Data section below:
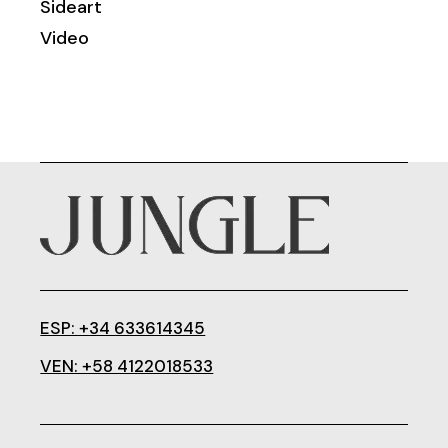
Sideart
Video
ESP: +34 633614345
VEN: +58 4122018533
End of Data section.
Data section below:
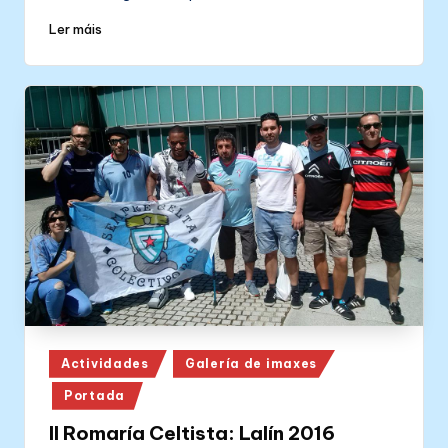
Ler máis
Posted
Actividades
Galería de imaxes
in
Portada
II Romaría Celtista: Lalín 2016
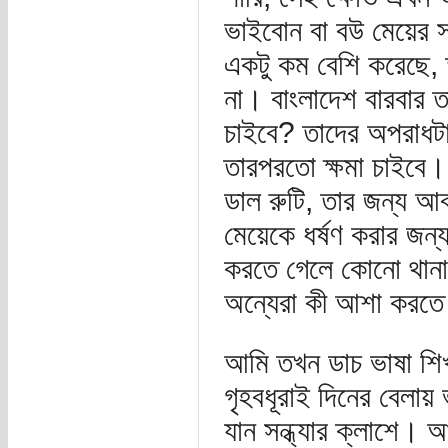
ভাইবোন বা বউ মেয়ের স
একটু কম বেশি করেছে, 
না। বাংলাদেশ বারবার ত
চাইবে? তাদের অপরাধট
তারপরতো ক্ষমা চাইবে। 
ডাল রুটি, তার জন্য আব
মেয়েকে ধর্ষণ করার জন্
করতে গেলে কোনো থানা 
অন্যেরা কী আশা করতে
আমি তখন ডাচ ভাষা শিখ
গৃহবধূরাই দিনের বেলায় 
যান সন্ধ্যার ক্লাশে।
End of Data section.
To-do item: The listing above holds a line with "ভাইবোন বা বউ মেয়ের স" and a line with "যান সন্ধ্যার ক্লাশে।". Print the stretch from the first through the second, exactly and alone.

Exercise response:
ভাইবোন বা বউ মেয়ের স
একটু কম বেশি করেছে, 
না। বাংলাদেশ বারবার ত
চাইবে? তাদের অপরাধট
তারপরতো ক্ষমা চাইবে। 
ডাল রুটি, তার জন্য আব
মেয়েকে ধর্ষণ করার জন্
করতে গেলে কোনো থানা 
অন্যেরা কী আশা করতে
আমি তখন ডাচ ভাষা শিখ
গৃহবধূরাই দিনের বেলায় 
যান সন্ধ্যার ক্লাশে।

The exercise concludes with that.